Within a voxel, however, we do not expect perfect velocity homogeneity (nor, in fact, do we expect a given spin to experience perfectly constant velocity). If we simulate even a modest distribution of velocities by convolving the magnetization values by a simple kernel of 0.1 cm/s width, we observe the magnetization profile shown in Fig. 3c, which predicts a remarkably uniform attenuation of the longitudinal magnetization over a broad range of velocities above approximately 0.1 cm/s, and even for relatively short DANTE pulse trains.

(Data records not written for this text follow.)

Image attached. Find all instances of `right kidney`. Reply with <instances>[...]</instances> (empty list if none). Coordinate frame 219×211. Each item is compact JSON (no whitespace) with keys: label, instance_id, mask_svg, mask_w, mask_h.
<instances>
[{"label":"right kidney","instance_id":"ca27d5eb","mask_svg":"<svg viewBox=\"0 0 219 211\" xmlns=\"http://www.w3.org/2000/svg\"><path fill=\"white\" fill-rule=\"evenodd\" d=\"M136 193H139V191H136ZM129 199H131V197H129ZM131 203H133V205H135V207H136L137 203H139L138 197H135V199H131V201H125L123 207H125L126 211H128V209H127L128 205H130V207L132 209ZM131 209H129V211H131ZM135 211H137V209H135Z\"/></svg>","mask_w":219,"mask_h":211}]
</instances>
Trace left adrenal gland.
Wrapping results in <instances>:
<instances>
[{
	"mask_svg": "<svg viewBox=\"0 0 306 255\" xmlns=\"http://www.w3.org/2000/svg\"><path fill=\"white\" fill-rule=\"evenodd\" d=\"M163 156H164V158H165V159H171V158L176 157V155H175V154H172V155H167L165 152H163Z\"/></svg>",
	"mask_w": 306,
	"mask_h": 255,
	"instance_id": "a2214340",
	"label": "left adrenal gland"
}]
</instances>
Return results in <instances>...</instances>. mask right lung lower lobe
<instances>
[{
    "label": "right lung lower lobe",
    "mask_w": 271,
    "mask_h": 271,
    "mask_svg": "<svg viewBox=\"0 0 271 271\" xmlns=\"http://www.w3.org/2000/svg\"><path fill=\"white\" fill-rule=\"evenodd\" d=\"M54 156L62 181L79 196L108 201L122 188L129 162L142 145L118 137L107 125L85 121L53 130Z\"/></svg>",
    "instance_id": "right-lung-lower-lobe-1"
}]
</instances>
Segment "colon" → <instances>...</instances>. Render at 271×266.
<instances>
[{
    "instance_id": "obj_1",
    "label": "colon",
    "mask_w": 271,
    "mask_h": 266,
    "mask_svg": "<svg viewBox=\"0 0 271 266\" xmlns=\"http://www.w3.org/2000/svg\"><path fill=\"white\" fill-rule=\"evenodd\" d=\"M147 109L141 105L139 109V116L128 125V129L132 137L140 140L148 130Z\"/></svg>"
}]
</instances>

Figure 3d and e show Bloch equation simulation results illustrating the effect of repeated DANTE pulse trains on spins moving within a simulated vessel having a laminar velocity profile and with different maximum velocities. The simulations assumed the same DANTE pulse train parameters as for Fig. 3a and b. Results are shown for peak flow velocities of 1 and 0.1 cm/s. It can be seen that for peak moving spin velocities greater than 0.1 cm/s, the signal attenuation caused by the DANTE module is approximately 80%, regardless of the maximum velocity assigned (other maximum velocity values above 0.1 cm/s showed this same attenuation). This suggests that the attenuation of signal from moving spins is relatively independent of flow velocity for values above 0.1 cm/s (1 mm/s).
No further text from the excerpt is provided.